Jørgen Møller (4 November 1873 – 20 November 1944) was a Danish chess master.

Møller was twice a Nordic Champion, winning at Copenhagen 1899 (2nd Nord-ch) and at Gothenburg 1901 (3rd Nord-ch).

At the beginning of his career, he tied for 4-5th at Copenhagen 1895 (Andreas Rosendahl won), took 2nd, behind Sven Otto Svensson, at Stockholm 1897 (1st Nordic-ch), and took 4th at Copenhagen 1907 (6th Nord-ch, Paul Leonhardt won).

In 1920, he tied for 13–14th in Gothenburg (Richard Réti won).
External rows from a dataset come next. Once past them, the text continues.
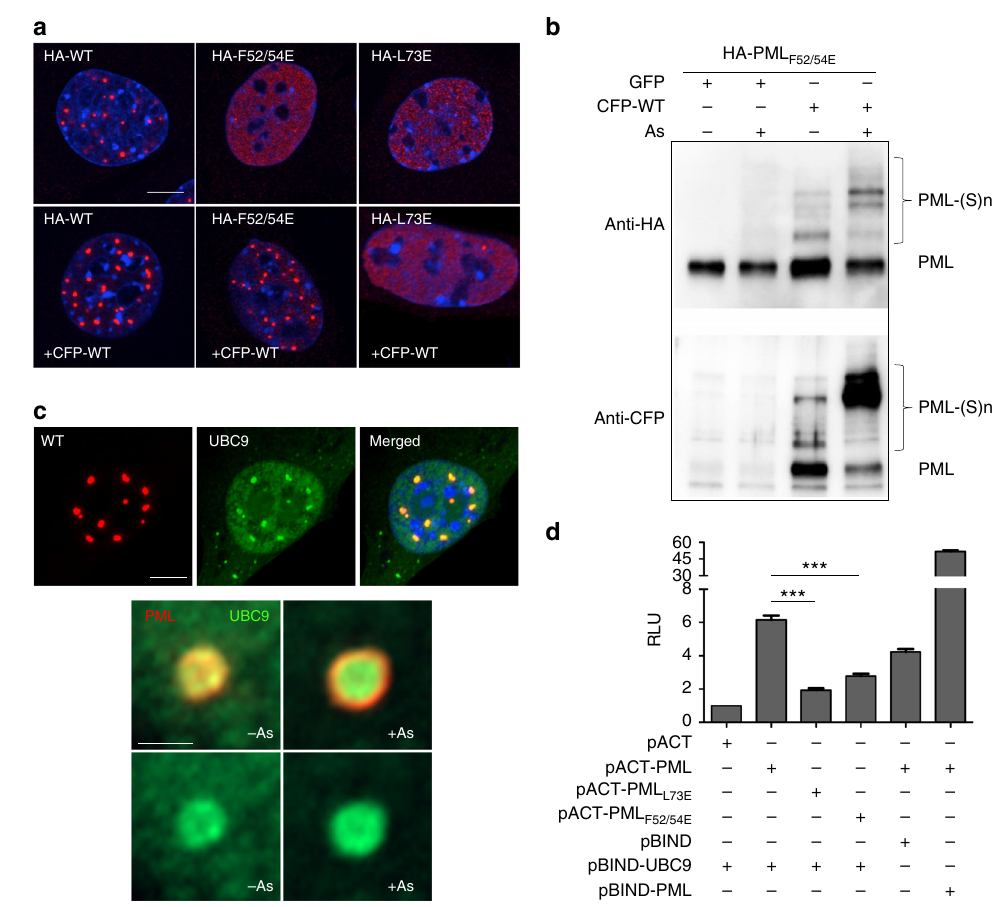
Fig. 5 PML tetramerization controls NB formation and PML sumoylation. a Immortalized Pml − / − MEFs were transduced with MSCV virus expressing PML or its mutants and subsequently transduced or not with CFP-PML. PML NBs were monitored by immuno- fl uorescence using anti-HA antibody (red). DAPI is in blue. Scale bar is 5 μ m. b Immortalized Pml − / − MEFs obtained in a were treated with As 2 O 3 (10 – 6 M, 1 h) and extracts were analyzed by Western blot using anti-HA or anti-CFP. PML and its sumoylated forms are indicated. c Co-localization of stably expressed HA-PML (red) and UBC9-GFP (green) basal condition (left) or upon 10 − 6 M As 2 O 3 for 1h (right). DAPI is in blue. Middle and bottom: Visualization of PML and UBC9 localization with/without arsenic. Scale bars are 5 μ m (top) and 0.5 μ m (middle and bottom). d Mammalian two-hybrid: relative luciferase activities (RLU) were used to estimate the interaction between UBC9 and PML/mutants. Statistical signi fi cance is indicated. All experiments have been done at least with three independent replicates. Values are means ± S.E. *** p < 0.001 are used to show statistically signi fi cant between recombinant derivatives. pACT-PML and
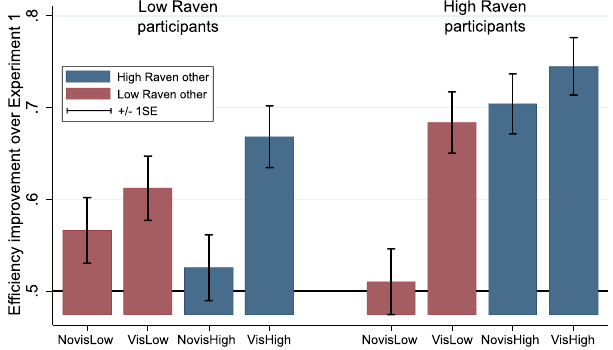
Figure 3. Efficiency improvements over Experiment 1. The bars show the proportion of periods in which the average efficiency in Experiment 2 (by treatment and Raven score of participants) exceeds average efficiency in Experiment 1 (both smoothed by 5-period moving average). The bar colours stand for the Raven score of the observed other. Ranges are ± 1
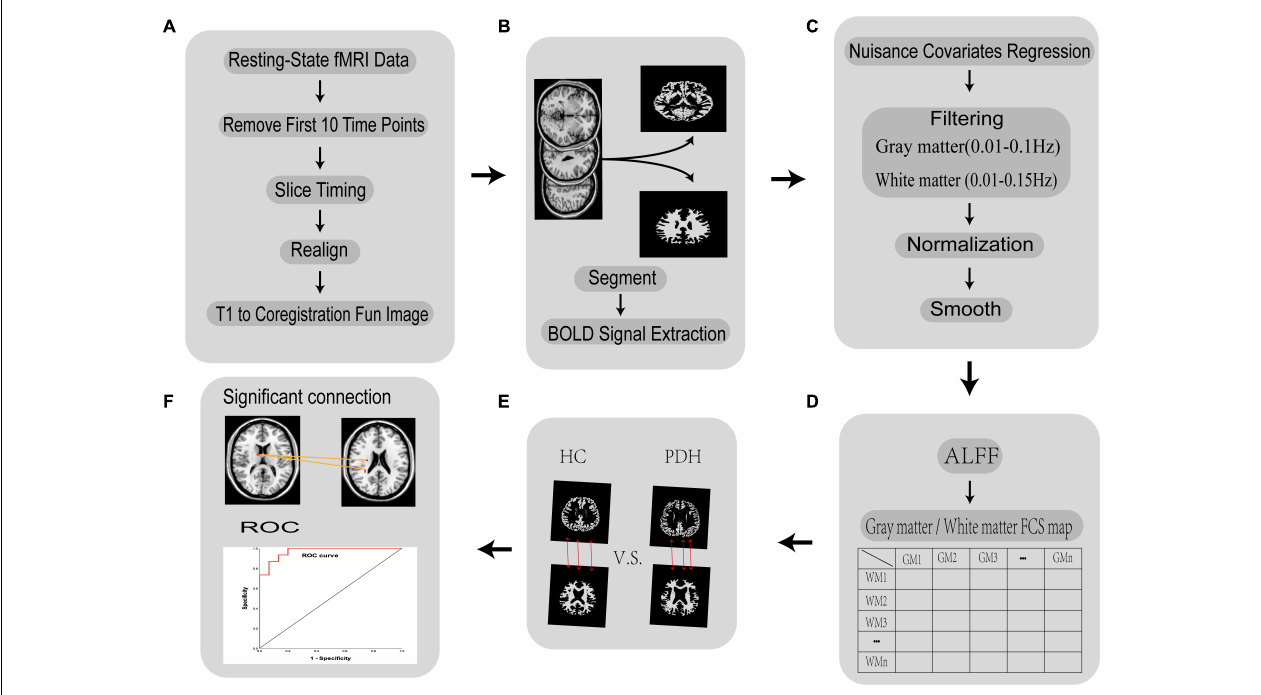
FIGURE 1 | Flow chart of the fMRI data processing in FCC analysis. (A) Removal of the first 10 time points, slice time correction, head movement correction, and individual image registration of functional images; (B) white matter-gray matter segmentation and BOLD signal extraction; (C) remove irrelevant noise, filter the BOLD signal of white matter and gray matter separately, normalize brain volumes to MNI space, smooth spatial brain volumes; (D) calculate ALFF and FCS; (E) conduct hypothesis testing and multiple comparisons for PDH and HC groups; (F) obtain meaningful brain areas and ROC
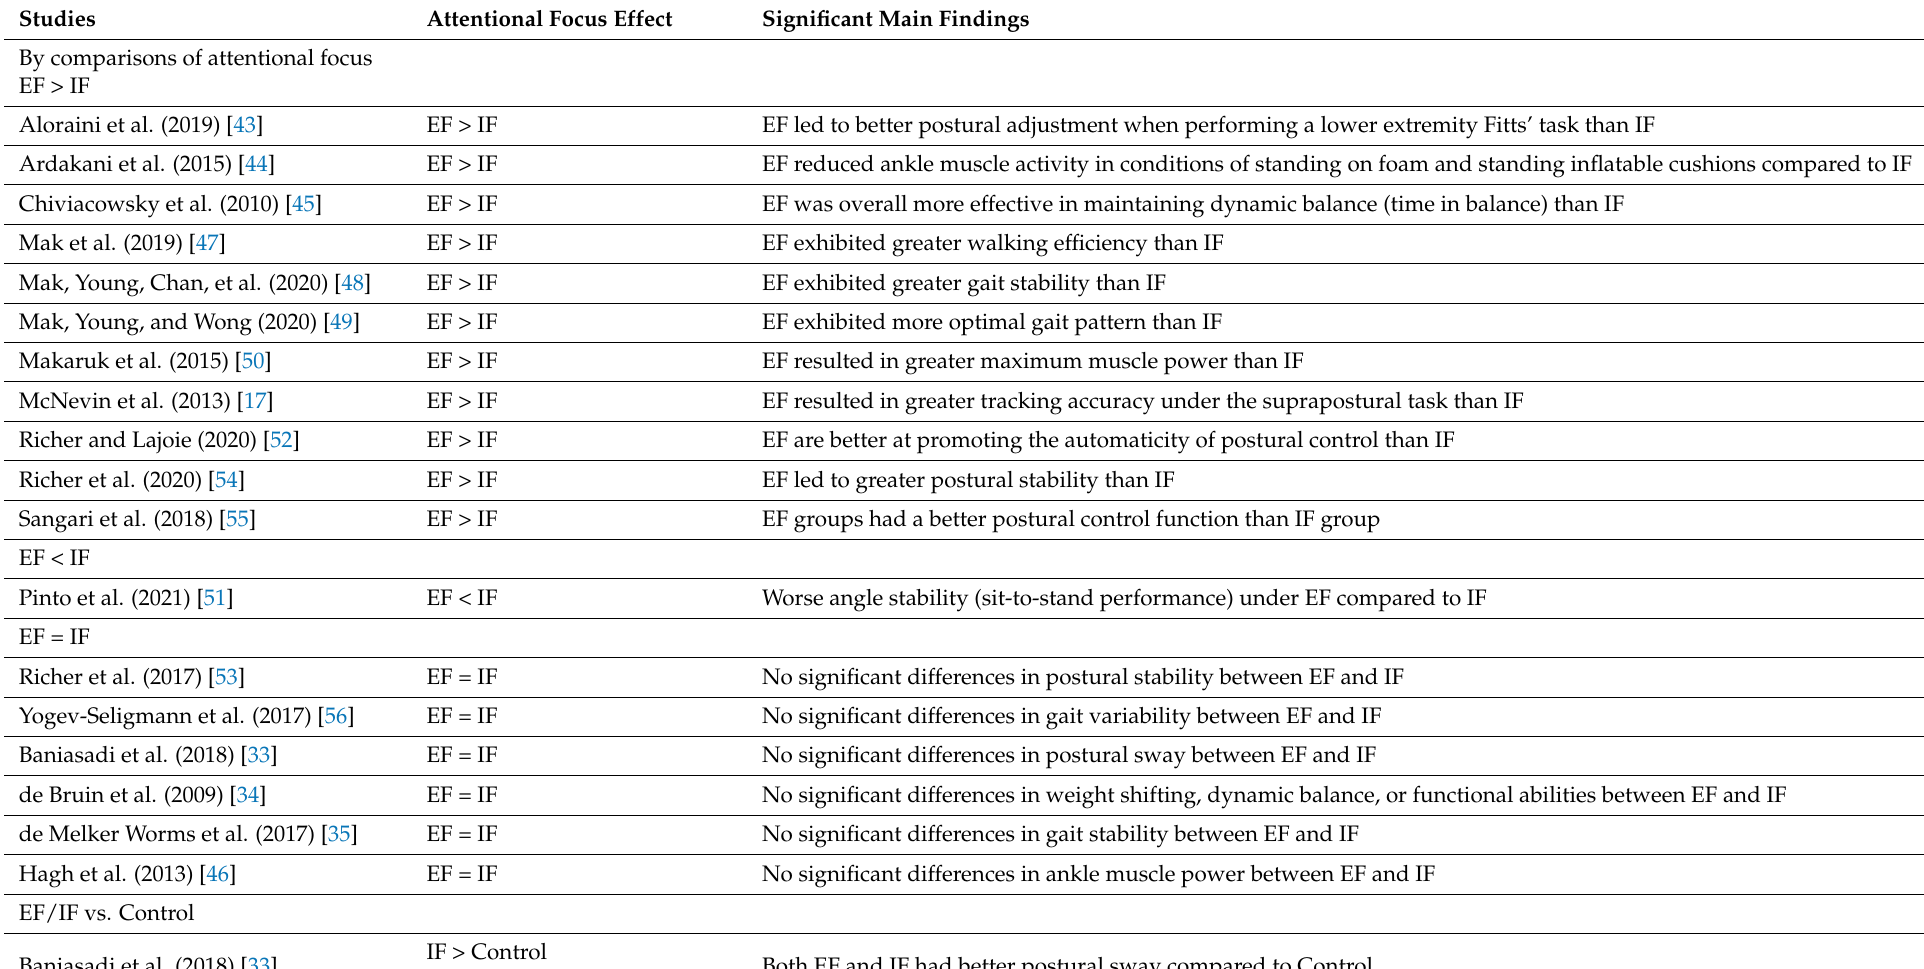
Table 4. Summary of the Results of the Reviewed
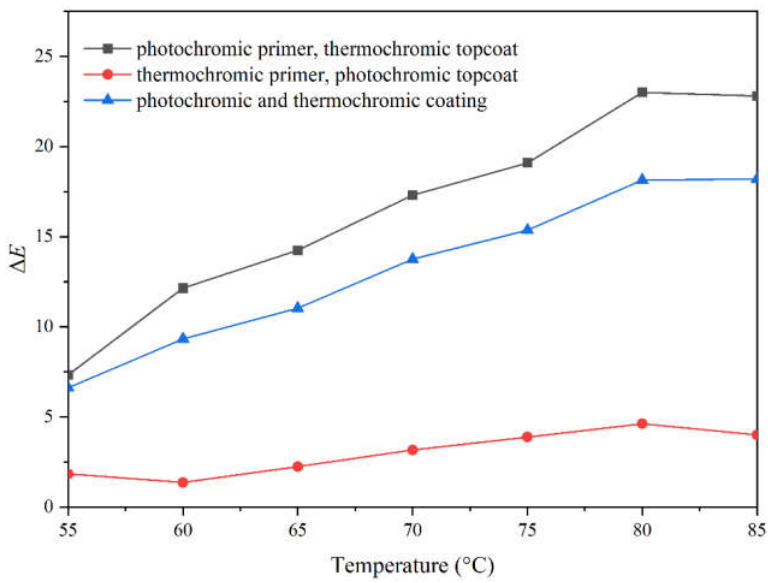
Figure 5. Chromatic difference of the film under different finishing sequences during the heating process.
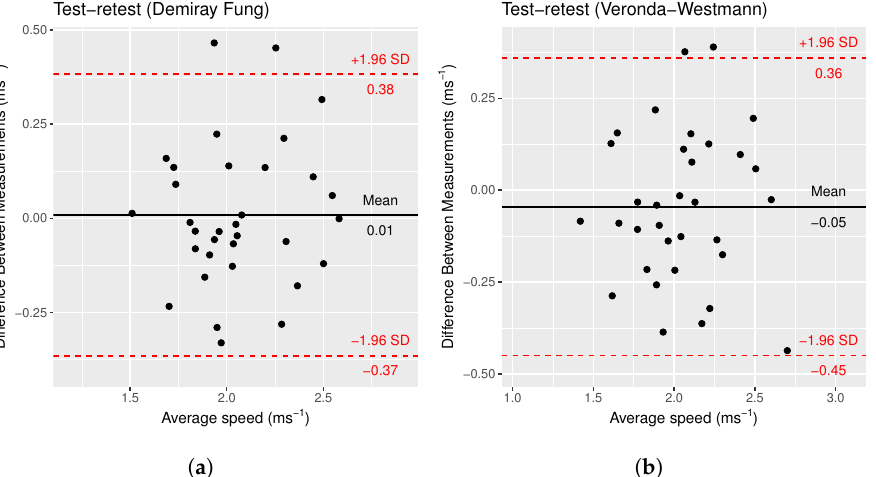
Figure 15. Bland–Altman plot of mean speed in the image for test–retest mean measured speed ( a ) DF and ( b ) VW material models. The 95% confidence intervals are marked in red. The simulated and measured elastograms were compared by measuring the RMSD difference between the images. The average RMSD of the images DF and VW was 0.41 ms − 1 (95% CI: 0.38, 0.45) and 0.47 ms − 1 (95% CI: 0.43, 0.52), respectively. Figure 16 shows the distribution of the RMSD of the images, which shows DF performed slightly better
In 1923, he took 6th in Copenhagen (Aron Nimzowitsch won).

His name is attached to the Møller Attack in the Giuoco Piano (1.e4 e5 2.Nf3 Nc6 3. Bc4 Bc5 4.c3 Nf6 5.d4 ed4 6.cd4 Bb4+ 7.Nc3 Nxe4 8.0-0 Bxc3 9.d5) and the Møller Defense in the Ruy Lopez (1.e4 e5 2.Nf3 Nc6 3. Bb5 a6 4.Ba4 Nf6 5.0-0 Bc5).

Møller was born 4 November 1873 in Otterup, Denmark, and died 20 November 1944 in Copenhagen.